Start of RECORD SET

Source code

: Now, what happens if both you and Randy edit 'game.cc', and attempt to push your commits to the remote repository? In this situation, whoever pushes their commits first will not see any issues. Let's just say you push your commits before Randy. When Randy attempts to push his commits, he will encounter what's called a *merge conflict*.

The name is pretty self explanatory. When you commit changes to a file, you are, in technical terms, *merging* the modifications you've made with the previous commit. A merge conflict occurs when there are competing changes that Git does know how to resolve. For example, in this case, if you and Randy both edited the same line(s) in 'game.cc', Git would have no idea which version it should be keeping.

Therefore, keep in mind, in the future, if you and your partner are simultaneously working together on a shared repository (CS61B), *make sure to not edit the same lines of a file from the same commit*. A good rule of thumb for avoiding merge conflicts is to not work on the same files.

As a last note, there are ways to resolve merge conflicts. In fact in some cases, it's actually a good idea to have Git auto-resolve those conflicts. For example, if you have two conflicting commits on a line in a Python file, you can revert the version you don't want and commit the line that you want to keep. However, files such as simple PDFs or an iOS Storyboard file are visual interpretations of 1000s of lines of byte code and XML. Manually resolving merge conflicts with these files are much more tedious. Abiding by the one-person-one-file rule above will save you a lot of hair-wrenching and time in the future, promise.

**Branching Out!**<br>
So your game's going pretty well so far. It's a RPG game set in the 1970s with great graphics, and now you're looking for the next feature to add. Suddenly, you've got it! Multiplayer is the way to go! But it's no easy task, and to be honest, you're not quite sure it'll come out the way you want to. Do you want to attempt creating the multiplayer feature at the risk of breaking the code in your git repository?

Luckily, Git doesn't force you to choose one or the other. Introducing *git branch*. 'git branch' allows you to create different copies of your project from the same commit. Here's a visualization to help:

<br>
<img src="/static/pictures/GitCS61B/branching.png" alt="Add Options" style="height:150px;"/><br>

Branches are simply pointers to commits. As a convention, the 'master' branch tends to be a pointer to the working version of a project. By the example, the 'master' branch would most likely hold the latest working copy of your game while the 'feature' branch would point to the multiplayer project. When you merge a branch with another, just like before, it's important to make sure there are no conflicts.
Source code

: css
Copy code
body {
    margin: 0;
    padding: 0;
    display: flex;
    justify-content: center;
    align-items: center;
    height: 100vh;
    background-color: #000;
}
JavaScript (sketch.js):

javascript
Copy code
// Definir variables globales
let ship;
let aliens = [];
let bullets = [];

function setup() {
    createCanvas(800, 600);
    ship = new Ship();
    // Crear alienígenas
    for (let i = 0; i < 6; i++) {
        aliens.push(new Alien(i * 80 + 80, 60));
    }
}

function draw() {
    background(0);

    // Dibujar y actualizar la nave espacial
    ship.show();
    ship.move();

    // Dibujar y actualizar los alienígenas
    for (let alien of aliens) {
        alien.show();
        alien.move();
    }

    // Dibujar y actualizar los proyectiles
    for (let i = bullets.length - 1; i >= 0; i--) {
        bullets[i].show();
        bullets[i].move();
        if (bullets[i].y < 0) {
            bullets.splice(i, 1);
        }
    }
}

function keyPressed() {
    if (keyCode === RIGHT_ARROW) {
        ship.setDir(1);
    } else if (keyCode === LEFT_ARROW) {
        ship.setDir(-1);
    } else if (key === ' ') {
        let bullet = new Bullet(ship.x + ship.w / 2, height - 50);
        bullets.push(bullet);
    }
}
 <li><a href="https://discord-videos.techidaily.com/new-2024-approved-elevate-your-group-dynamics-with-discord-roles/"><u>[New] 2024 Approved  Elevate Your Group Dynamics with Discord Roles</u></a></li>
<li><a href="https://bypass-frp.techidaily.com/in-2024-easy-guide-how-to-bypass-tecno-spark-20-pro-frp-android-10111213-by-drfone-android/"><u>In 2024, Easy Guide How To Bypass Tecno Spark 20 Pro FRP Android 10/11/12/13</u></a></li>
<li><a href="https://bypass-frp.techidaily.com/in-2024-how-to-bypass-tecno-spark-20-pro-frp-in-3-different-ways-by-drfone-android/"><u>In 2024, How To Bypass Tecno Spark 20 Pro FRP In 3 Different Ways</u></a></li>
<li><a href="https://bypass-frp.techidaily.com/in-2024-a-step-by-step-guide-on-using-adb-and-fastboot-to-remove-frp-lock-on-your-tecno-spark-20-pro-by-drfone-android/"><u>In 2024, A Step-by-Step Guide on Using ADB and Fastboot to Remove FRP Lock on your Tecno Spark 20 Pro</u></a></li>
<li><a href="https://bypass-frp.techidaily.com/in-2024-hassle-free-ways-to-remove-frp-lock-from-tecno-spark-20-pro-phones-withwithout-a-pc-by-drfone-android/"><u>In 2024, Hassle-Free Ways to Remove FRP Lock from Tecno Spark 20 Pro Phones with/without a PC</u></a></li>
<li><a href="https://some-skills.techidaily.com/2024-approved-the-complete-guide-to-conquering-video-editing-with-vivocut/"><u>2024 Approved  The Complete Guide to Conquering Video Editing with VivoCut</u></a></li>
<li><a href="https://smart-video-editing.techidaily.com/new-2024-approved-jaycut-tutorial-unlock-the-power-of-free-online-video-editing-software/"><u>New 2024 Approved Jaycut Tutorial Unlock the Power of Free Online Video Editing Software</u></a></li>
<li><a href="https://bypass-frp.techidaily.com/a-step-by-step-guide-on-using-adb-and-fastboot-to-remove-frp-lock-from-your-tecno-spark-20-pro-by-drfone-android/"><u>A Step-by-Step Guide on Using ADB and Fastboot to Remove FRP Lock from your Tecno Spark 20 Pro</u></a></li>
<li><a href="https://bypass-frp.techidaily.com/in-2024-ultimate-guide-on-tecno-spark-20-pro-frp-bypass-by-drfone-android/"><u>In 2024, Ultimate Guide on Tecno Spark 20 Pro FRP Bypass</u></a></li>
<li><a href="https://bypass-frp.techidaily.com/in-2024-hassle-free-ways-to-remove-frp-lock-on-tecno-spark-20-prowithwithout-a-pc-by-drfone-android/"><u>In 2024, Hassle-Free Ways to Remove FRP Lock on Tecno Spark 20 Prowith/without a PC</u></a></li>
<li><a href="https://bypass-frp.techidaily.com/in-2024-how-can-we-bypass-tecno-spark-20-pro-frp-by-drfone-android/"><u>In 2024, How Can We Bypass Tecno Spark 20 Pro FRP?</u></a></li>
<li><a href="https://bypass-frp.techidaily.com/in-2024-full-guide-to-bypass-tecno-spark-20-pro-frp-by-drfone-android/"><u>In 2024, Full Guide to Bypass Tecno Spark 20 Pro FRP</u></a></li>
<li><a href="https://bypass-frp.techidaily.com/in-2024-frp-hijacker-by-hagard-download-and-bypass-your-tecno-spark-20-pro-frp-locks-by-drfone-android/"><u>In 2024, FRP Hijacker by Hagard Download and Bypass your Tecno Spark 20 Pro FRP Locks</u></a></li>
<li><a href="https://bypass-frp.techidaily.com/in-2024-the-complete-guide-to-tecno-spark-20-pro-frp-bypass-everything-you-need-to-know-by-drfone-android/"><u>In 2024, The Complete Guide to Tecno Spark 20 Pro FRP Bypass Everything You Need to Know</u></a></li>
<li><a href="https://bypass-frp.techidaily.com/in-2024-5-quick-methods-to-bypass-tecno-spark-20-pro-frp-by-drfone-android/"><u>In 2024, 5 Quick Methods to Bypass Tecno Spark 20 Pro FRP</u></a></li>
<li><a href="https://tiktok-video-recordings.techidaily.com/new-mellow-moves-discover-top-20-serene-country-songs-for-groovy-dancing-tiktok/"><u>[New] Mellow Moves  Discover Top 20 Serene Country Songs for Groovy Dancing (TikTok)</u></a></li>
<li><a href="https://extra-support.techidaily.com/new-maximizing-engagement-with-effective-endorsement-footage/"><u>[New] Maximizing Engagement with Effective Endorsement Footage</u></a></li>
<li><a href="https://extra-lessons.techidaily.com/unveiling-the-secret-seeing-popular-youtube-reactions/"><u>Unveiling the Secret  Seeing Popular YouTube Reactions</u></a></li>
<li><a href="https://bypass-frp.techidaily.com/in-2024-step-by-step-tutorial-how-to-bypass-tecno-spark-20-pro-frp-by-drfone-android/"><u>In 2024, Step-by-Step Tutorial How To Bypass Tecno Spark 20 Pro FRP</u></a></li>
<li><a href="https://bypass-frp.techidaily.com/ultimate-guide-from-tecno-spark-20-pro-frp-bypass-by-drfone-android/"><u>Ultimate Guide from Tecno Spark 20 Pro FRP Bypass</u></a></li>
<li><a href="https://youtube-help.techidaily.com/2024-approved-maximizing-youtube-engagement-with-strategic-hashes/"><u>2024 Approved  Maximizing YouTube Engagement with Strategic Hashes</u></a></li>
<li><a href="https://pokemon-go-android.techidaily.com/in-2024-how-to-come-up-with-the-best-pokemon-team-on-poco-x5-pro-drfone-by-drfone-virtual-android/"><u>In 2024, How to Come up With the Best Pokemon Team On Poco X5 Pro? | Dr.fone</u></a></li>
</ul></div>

End of RECORD SET

**EXERCISE REQUIREMENTS**
Write out the records above exactly, from the opening line to the line with "a *merge conflict*.", including both, with nothing added.

**EXPECTED OUTPUT**
Source code

: Now, what happens if both you and Randy edit 'game.cc', and attempt to push your commits to the remote repository? In this situation, whoever pushes their commits first will not see any issues. Let's just say you push your commits before Randy. When Randy attempts to push his commits, he will encounter what's called a *merge conflict*.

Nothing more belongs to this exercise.